Sabtu, 27 Juni 2020 – 08:31 WIB

Viral! Pesan Terakhir Anak Penderita COVID-19 Bikin Menyayat Hati

Viral! Pesan Terakhir Anak Penderita COVID-19 Bikin Menyayat Hati

JAKARTA, REQnews - Ada kisah mengharukan seorang anak yang meninggal karena COVID-19. Sebelum menghembuskan nafas terakhir, sang anak bernama Massoumah menyampaikan pesan yang bikin hati menangis pilu kepada orangtuanya. 

Pesan itu berbunyi, "Aku memaafkanmu, Mama", itulah kata-kata terakhir yang diucapkan gadis berusia 13 tahun yang tertular virus dari ibunya tersebut. 

Diketahui, sang ibu merupakan perawat di salah satu pusat karantina Al-Ahsa.

Melansir dari Arab News, Sabtu 27 Juni 2020, Al-Hamoud kini telah kehilangan malaikat kecilnya. "Dan saat-saat terakhir perpisahan adalah yang paling menyakitkan dan menghancurkan," ujar Al-Hamoud.

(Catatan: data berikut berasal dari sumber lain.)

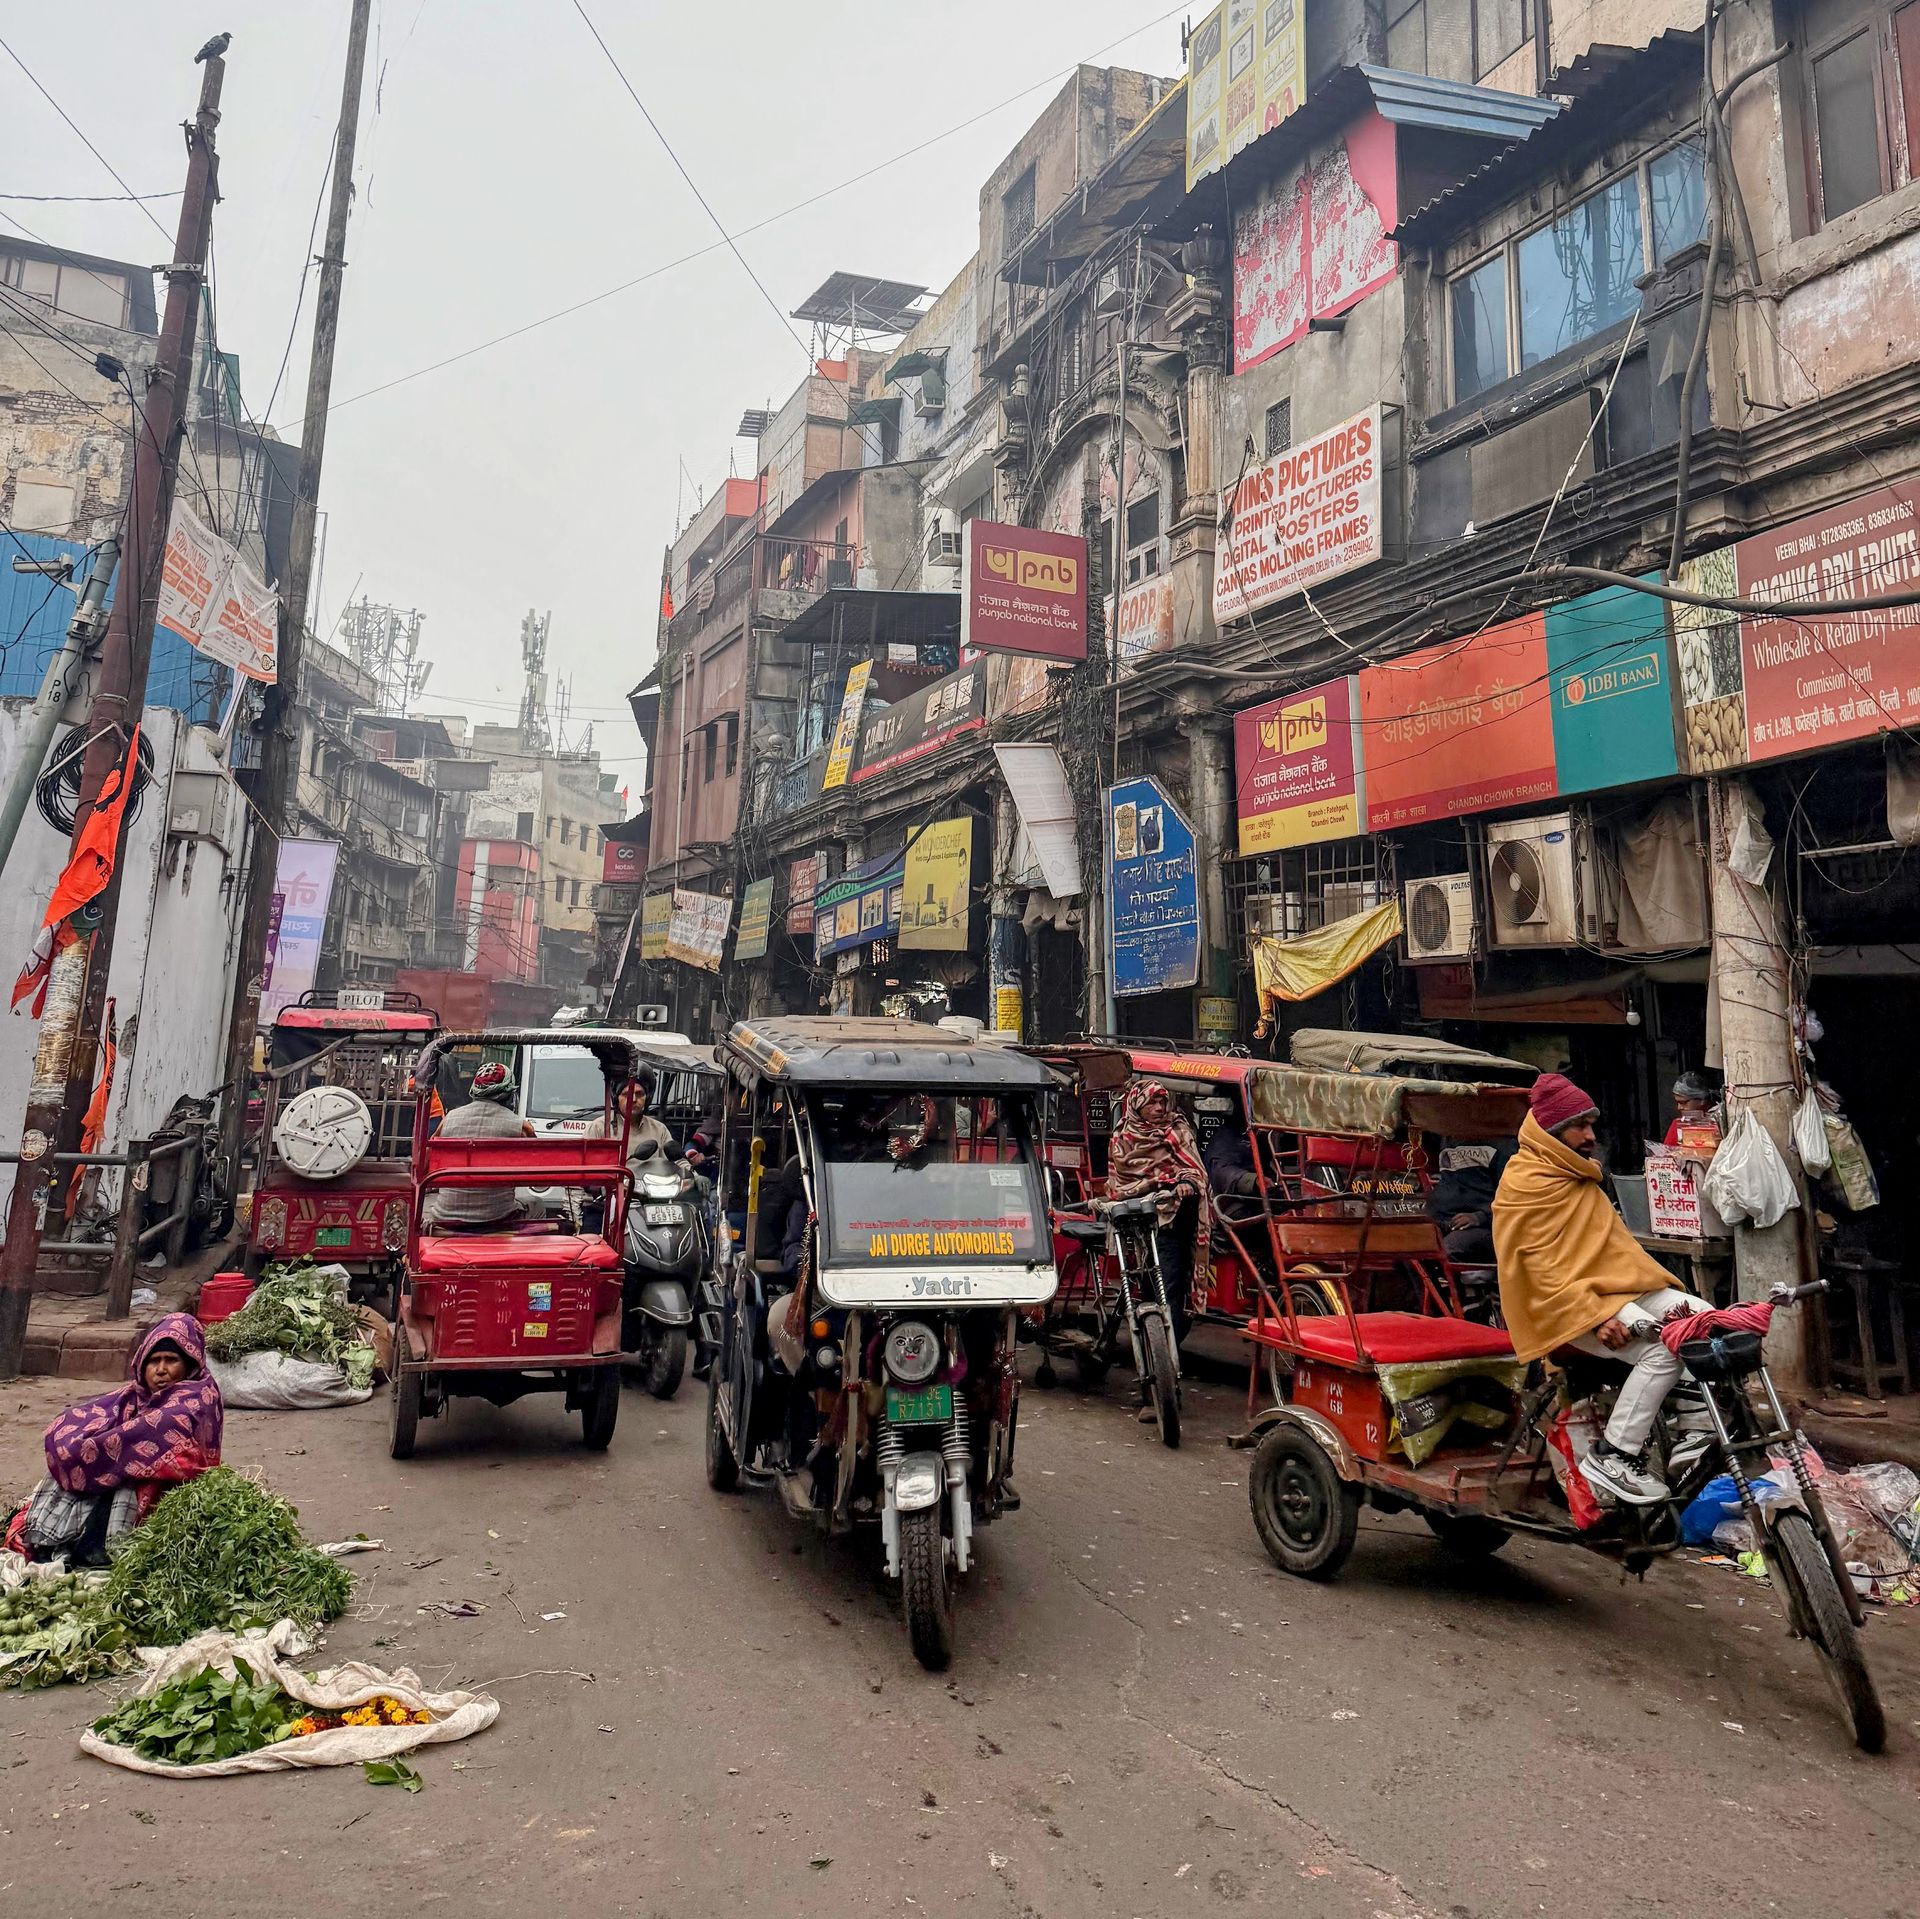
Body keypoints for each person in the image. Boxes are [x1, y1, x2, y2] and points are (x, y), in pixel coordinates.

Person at [1493, 1072, 1704, 1506]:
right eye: (1579, 1126)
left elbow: (1610, 1256)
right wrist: (1599, 1315)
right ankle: (1614, 1455)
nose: (1590, 1136)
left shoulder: (1577, 1176)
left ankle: (1695, 1433)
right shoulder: (1523, 1184)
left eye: (1592, 1124)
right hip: (1569, 1308)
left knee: (1703, 1318)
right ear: (1552, 1132)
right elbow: (1539, 1272)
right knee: (1663, 1349)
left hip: (1620, 1294)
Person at [7, 1315, 223, 1565]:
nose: (161, 1370)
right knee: (83, 1454)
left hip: (166, 1491)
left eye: (171, 1361)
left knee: (121, 1468)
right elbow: (85, 1418)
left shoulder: (197, 1399)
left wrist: (108, 1455)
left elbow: (154, 1434)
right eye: (154, 1361)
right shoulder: (134, 1396)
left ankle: (100, 1549)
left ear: (189, 1365)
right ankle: (53, 1537)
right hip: (125, 1470)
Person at [1106, 1079, 1211, 1345]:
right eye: (1152, 1101)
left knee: (1170, 1283)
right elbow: (1119, 1182)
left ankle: (1166, 1352)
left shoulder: (1178, 1131)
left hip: (1173, 1219)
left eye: (1162, 1101)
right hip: (1134, 1221)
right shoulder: (1122, 1136)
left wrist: (1186, 1183)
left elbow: (1195, 1170)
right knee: (1148, 1285)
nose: (1159, 1107)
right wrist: (1144, 1188)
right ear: (1137, 1103)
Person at [423, 1059, 535, 1230]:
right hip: (498, 1217)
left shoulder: (449, 1119)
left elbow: (426, 1164)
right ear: (509, 1093)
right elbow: (535, 1172)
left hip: (444, 1215)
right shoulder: (519, 1126)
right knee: (536, 1204)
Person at [1430, 1135, 1518, 1265]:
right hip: (1444, 1219)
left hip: (1487, 1226)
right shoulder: (1449, 1136)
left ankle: (1463, 1285)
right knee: (1406, 1248)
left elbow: (1514, 1197)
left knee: (1446, 1250)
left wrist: (1480, 1217)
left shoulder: (1505, 1143)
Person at [1663, 1069, 1722, 1169]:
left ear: (1702, 1100)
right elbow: (1666, 1157)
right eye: (1677, 1103)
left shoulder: (1719, 1121)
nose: (1679, 1107)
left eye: (1683, 1102)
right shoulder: (1677, 1125)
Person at [1203, 1112, 1260, 1198]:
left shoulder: (1266, 1134)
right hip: (1235, 1197)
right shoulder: (1226, 1134)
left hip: (1271, 1195)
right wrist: (1253, 1180)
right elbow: (1220, 1170)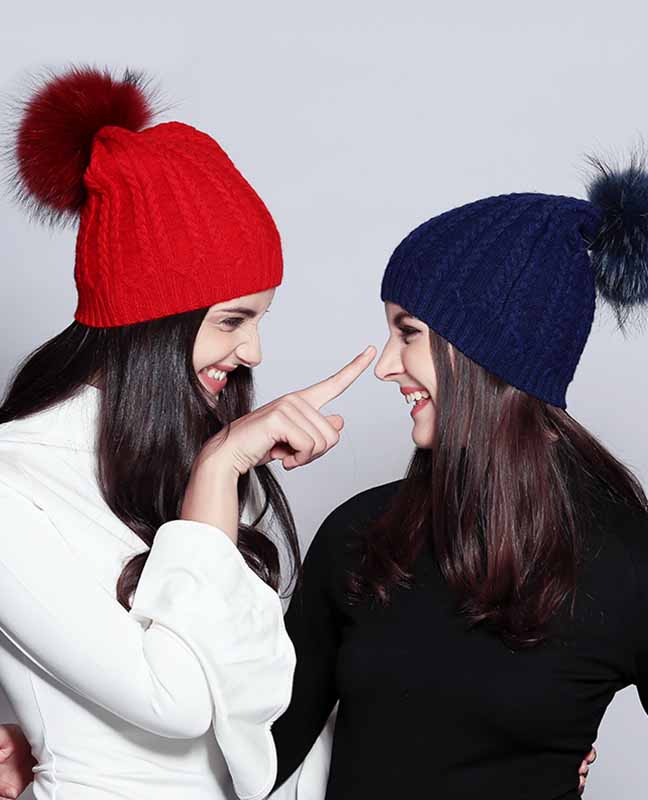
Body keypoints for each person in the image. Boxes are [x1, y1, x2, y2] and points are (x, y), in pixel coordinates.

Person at [0, 65, 374, 800]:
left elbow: (258, 718)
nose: (253, 352)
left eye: (259, 319)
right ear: (149, 321)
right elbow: (176, 703)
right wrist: (218, 471)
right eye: (233, 320)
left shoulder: (198, 461)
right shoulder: (14, 484)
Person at [267, 166, 647, 798]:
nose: (386, 366)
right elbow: (254, 759)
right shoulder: (362, 536)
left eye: (408, 332)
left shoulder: (626, 558)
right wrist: (224, 470)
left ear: (487, 351)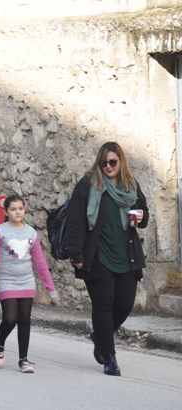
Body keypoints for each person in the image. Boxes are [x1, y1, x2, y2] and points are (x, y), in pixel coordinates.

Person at [64, 142, 149, 377]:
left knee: (124, 304)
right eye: (104, 163)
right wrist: (76, 254)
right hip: (97, 256)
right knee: (103, 305)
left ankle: (101, 335)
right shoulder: (89, 184)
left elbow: (144, 216)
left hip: (127, 255)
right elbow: (76, 220)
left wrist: (141, 216)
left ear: (120, 161)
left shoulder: (130, 185)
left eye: (113, 162)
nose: (109, 167)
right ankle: (109, 358)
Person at [0, 194, 57, 374]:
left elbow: (40, 263)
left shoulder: (31, 233)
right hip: (7, 281)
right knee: (10, 318)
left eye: (20, 208)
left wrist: (51, 288)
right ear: (7, 212)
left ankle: (23, 359)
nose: (17, 212)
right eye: (13, 209)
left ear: (24, 210)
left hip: (26, 281)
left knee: (24, 319)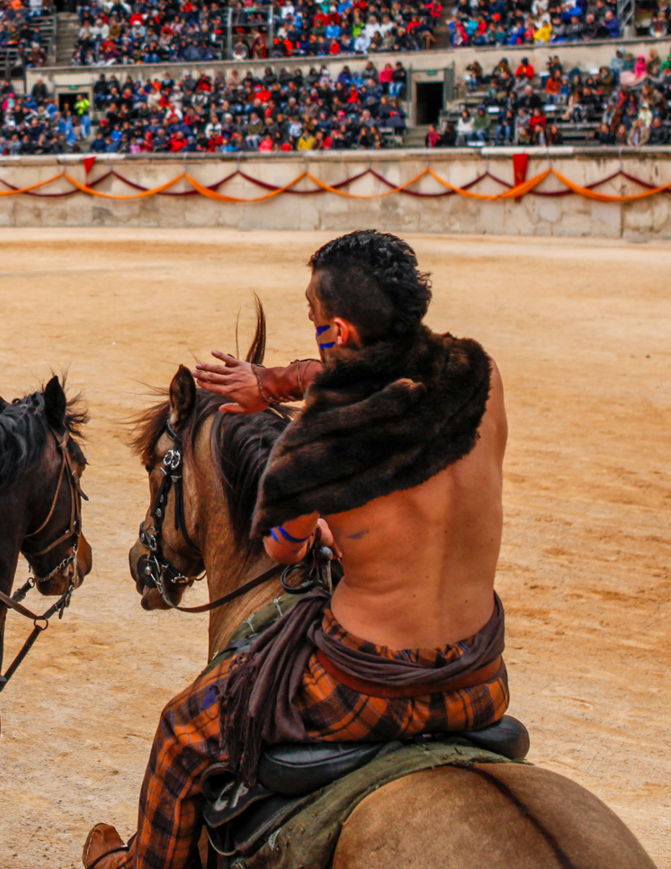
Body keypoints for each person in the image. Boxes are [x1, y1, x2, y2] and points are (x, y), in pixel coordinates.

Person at [86, 231, 507, 869]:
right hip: (480, 677)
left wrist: (330, 522)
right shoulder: (480, 374)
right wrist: (277, 381)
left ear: (337, 330)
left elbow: (286, 548)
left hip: (365, 686)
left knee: (181, 734)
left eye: (314, 322)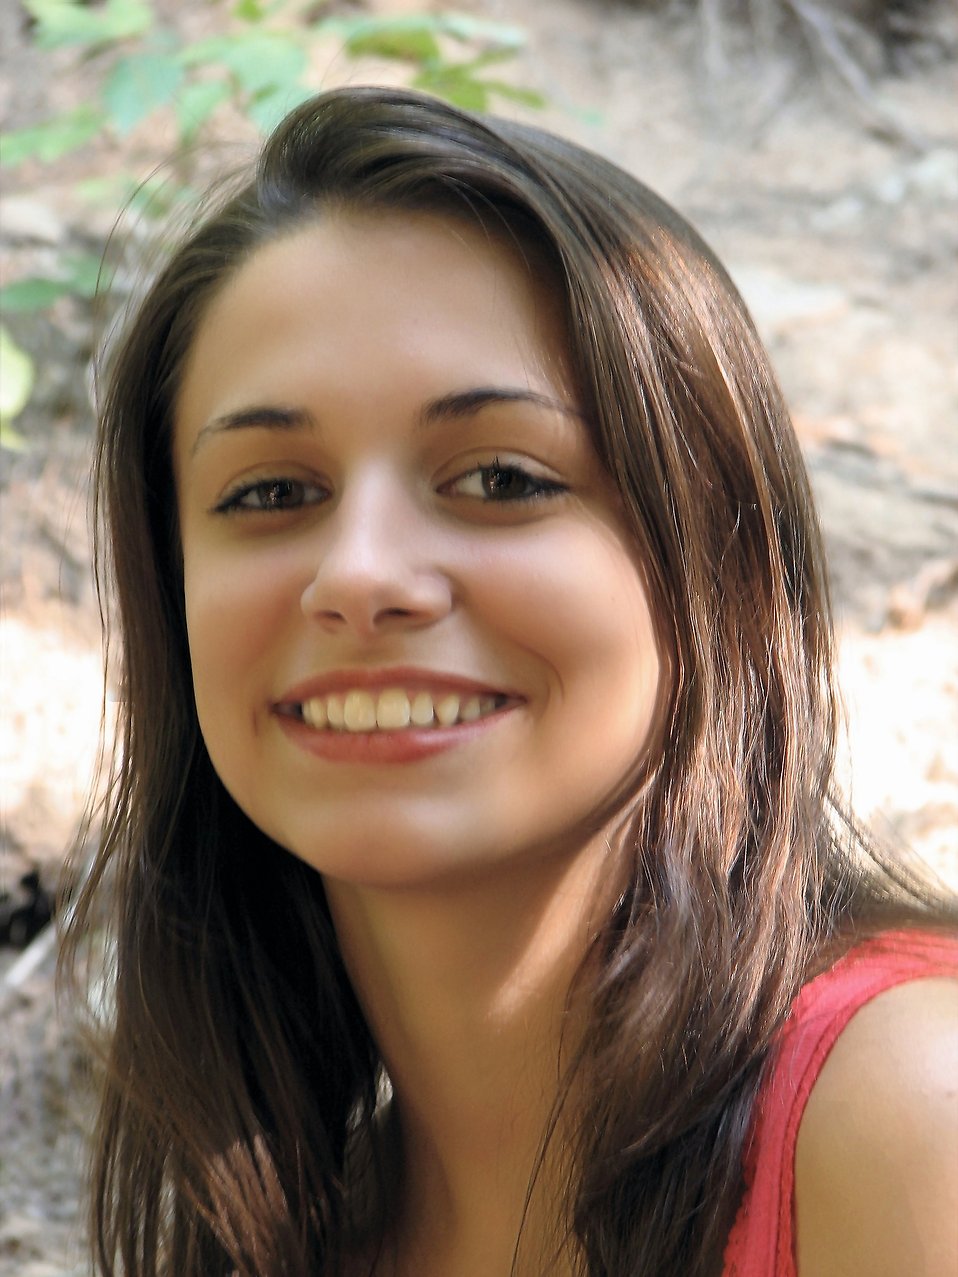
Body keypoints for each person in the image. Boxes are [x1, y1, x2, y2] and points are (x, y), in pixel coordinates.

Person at [62, 86, 957, 1277]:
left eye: (500, 477)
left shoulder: (907, 1111)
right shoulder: (300, 1228)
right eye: (270, 492)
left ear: (716, 569)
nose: (361, 576)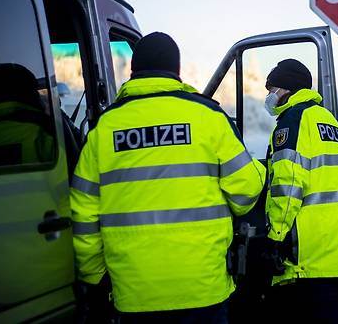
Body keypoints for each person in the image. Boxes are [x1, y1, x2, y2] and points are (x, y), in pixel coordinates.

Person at [70, 32, 265, 323]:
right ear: (177, 71)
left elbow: (83, 215)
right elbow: (246, 194)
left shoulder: (104, 129)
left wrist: (96, 275)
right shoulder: (208, 118)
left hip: (135, 294)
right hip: (203, 289)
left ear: (133, 71)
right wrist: (260, 169)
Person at [262, 59, 338, 324]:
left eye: (272, 89)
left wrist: (275, 239)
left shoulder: (292, 121)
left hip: (311, 260)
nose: (269, 96)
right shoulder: (330, 122)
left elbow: (288, 184)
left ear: (287, 90)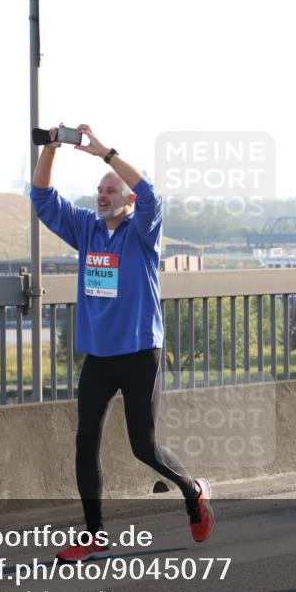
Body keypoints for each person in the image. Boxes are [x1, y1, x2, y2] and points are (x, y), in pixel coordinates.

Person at [30, 123, 214, 563]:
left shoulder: (142, 232)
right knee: (85, 439)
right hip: (99, 356)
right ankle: (94, 536)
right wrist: (53, 149)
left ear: (127, 200)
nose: (102, 194)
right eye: (99, 189)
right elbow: (42, 199)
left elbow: (151, 195)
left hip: (139, 354)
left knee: (142, 446)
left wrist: (104, 154)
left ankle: (193, 491)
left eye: (110, 189)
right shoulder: (87, 230)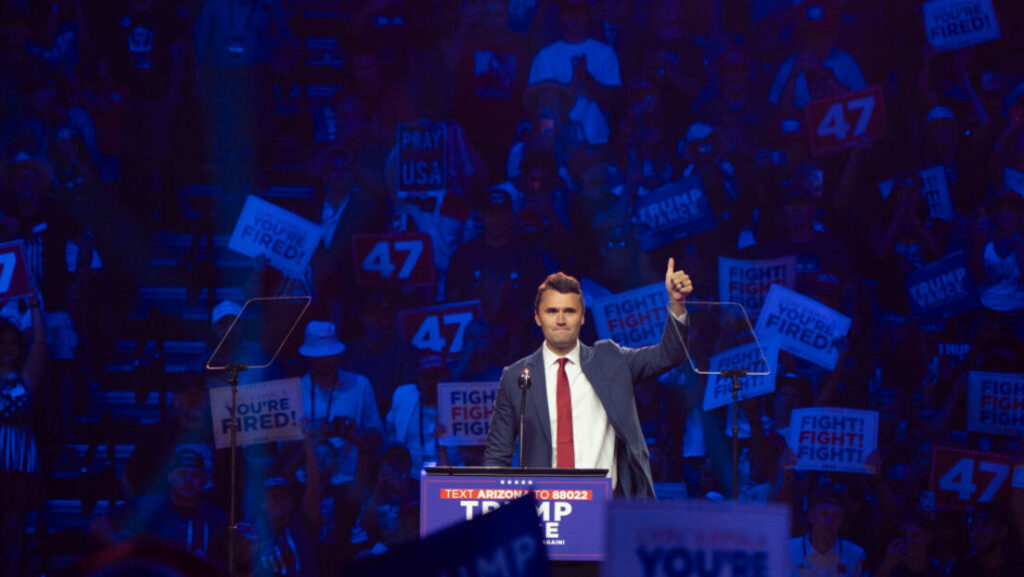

Kata dia, Massoumah, seorang anak yang jarang mengeluh. Ketika kesakitan, dia justru meminta ibunya untuk beristirahat dan tidur. Ia menahan kesakitan dengan kondisinya yang semakin buruk akibat virus.

Saat mengucapkan perpisahan dengan anaknya, Al-Hamoud mengaku seolah jiwanya telah padam hari itu. Putrinya meninggal dunia pada 15 Juni 2020 lalu.

Habib Al-Biladi, Ayah Massoumah, mengatakan bahwa putrinya meninggal untuk negaranya. Ketika karantina rumah dimulai pada pertengahan Maret, istrinya adalah salah satu yang pertama secara sukarela menjadi relawan di pusat karantina di Al-Ahsa.

Bukan hanya putrinya, lanjut Al-Biladi, dirinya dan kedua putranya yang lain juga terinfeksi. Satu keluarga itu kemudian di karantina di hotel di Al-Ahsa.

Suhu putrinya melonjak beberapa hari kemudian dan dibawa ke beberapa klinik, di mana dia diberikan antipiretik, obat penurun demam, tetapi demamnya terus berlangsung selama dua hari.

Mereka juga membawanya ke Rumah Sakit Anak, dan ia menjadi lebih stabil, jadi kami akan membawanya pulang, tetapi rumah sakit menyarankan untuk tetap di sana agar dapat dipantau kesehatannya.

"Segalanya mulai berubah dengan cepat sampai dia mengalami gagal ginjal, dan kemudian fungsi vital di tubuhnya dihentikan, jadi dia dipasang ventilator," cerita Al-Biladi.